**Exercises:**
[1] Answer these from the summary on privatization in the GCC states:
(a) Since what year have oil prices collapsed?
(b) Which company's proposed partial sale has drawn particular media attention?
(c) In which decades did the privatization experiences elsewhere take place?
[2] Reproduce the summary on privatization in the GCC states from "- Media attention" to "on government revenue.", word for word.
(Beginning of Document segment)
Project: Energy, Environment and Resources Department
Economic liberalization through privatization is unlikely to succeed in the GCC states without simultaneous political liberalization and reform.
A Saudi investor at the Tadawul (the Saudi Stock Exchange) in Riyadh, on 15 June 2015. Photo: Getty Images.
Summary
- The collapse in oil prices since 2014 has presented serious economic challenges for the countries of the Gulf Cooperation Council (GCC), underscoring the need to diversify their economies away from oil and develop their private sectors. In response, the GCC states have devised wide-ranging economic reform plans, central to which are, in many cases, options to privatize state-owned enterprises (SOEs).
- Media attention has focused particularly on the proposed sale of parts of Saudi Aramco, but across the GCC states the interest in privatization extends beyond energy to other areas of industry and services.
- Privatization, for the GCC states, is expected to create more effective incentives; force greater accountability on senior management; reduce government interference in business operations; and give management clear commercial targets unfettered by requirements of social policy. It is also intended to reduce the financial constraints on enterprises that have hitherto been dependent on government revenue.
- However, much of the current discussion disregards the lessons learned from privatization experiences elsewhere in the 1980s and 1990s. The very large literature developed at this time raises serious questions about the ability of divestment programmes to deliver the objectives now expected of the same process in the GCC.
- Analysis of the ideological arguments for privatization – derived from the economic theory of politics, theories of public choice and principal-agent analysis – can be used to explain why there is a strong possibility that governments in the GCC states will fail to privatize effectively.
(End of Document segment)
(Beginning of Material shown)
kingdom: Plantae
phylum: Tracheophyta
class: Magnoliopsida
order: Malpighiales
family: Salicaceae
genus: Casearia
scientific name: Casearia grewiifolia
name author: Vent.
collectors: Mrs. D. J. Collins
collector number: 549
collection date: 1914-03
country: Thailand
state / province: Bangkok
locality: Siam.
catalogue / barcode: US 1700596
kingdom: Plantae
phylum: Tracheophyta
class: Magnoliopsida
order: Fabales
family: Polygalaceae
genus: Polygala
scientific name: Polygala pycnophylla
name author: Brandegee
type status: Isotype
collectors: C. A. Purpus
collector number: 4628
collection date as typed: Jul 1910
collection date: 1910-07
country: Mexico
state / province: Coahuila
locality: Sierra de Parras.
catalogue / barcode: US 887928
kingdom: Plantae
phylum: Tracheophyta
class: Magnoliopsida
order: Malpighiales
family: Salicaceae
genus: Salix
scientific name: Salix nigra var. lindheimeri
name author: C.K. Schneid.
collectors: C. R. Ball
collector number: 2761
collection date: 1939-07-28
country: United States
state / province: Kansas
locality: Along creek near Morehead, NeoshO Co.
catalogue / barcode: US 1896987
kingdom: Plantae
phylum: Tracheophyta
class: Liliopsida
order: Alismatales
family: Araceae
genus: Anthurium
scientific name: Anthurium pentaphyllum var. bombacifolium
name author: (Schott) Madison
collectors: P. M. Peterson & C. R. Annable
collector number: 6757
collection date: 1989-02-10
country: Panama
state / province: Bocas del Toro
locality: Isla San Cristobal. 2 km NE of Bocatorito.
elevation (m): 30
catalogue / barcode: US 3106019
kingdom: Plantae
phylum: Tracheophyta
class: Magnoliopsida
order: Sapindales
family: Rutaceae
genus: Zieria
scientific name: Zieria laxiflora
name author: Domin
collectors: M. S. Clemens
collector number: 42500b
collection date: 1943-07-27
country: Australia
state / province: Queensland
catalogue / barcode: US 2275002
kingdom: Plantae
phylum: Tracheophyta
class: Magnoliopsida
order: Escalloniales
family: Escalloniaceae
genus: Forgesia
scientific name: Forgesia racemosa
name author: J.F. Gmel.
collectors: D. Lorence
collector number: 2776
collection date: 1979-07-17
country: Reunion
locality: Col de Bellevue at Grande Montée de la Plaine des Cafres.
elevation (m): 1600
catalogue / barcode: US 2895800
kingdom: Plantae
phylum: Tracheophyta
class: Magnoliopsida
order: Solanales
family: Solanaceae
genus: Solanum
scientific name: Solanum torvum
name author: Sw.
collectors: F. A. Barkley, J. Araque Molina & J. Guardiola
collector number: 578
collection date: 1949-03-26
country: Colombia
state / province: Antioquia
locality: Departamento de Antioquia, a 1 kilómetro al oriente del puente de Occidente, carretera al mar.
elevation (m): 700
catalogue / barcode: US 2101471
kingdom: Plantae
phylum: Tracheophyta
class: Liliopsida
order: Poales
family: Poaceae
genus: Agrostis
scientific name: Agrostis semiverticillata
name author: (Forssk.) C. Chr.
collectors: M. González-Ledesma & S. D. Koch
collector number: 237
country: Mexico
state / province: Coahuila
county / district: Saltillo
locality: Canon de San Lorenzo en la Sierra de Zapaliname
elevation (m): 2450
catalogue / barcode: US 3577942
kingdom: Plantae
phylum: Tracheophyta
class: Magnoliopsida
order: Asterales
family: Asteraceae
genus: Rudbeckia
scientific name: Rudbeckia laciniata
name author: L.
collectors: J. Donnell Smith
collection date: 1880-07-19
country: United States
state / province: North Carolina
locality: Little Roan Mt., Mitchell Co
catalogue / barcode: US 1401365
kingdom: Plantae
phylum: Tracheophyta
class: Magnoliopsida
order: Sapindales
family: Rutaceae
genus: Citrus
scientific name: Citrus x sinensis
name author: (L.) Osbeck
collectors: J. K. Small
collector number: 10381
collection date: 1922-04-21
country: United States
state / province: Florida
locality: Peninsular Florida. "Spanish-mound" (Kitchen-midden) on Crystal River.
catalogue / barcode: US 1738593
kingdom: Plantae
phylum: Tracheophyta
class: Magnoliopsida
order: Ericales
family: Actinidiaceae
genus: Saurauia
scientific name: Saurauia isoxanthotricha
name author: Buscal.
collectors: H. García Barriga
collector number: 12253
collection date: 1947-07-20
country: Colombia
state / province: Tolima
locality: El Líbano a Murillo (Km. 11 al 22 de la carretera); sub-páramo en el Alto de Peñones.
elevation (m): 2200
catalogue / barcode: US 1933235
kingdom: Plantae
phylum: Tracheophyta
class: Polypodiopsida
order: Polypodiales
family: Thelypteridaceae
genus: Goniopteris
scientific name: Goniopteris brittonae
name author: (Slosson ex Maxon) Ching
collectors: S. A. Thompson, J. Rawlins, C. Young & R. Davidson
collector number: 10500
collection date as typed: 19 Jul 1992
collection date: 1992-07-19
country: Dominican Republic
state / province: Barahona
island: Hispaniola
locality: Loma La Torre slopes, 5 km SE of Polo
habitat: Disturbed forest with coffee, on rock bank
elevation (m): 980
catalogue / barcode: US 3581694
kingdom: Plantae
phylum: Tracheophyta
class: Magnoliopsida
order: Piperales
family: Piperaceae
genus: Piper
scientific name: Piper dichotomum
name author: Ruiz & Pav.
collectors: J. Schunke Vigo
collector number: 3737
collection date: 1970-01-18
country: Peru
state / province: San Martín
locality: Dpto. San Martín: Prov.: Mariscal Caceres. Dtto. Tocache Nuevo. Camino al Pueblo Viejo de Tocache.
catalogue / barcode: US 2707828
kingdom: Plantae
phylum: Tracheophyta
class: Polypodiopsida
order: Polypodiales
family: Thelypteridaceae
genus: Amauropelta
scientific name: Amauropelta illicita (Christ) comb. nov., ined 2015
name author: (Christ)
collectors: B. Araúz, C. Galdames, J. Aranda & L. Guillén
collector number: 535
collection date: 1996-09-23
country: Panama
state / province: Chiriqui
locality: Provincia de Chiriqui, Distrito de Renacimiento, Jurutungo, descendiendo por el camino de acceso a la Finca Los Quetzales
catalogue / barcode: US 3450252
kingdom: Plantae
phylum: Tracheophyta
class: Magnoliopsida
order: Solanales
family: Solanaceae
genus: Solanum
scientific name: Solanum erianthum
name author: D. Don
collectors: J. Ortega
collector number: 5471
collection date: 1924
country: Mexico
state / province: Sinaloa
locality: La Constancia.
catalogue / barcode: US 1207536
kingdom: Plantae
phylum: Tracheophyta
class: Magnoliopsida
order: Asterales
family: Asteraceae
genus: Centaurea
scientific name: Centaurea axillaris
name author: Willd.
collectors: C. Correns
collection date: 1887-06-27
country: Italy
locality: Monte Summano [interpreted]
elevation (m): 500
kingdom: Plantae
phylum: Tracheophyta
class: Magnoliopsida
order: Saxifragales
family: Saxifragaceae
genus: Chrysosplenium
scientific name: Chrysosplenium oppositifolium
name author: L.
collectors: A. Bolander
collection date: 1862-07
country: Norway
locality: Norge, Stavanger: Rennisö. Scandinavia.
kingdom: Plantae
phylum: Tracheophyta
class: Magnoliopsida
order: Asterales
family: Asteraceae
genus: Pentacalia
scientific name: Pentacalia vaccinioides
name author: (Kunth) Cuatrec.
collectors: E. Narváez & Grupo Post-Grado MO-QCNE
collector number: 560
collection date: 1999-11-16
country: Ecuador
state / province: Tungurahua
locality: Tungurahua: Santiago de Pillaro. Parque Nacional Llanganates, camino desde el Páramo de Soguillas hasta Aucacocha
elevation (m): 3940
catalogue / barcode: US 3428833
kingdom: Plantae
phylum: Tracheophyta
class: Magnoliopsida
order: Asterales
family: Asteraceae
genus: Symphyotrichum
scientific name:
(End of Material shown)
**Task solutions:**
[1]
(a) 2014
(b) Saudi Aramco
(c) The 1980s and 1990s

[2]
- Media attention has focused particularly on the proposed sale of parts of Saudi Aramco, but across the GCC states the interest in privatization extends beyond energy to other areas of industry and services.
- Privatization, for the GCC states, is expected to create more effective incentives; force greater accountability on senior management; reduce government interference in business operations; and give management clear commercial targets unfettered by requirements of social policy. It is also intended to reduce the financial constraints on enterprises that have hitherto been dependent on government revenue.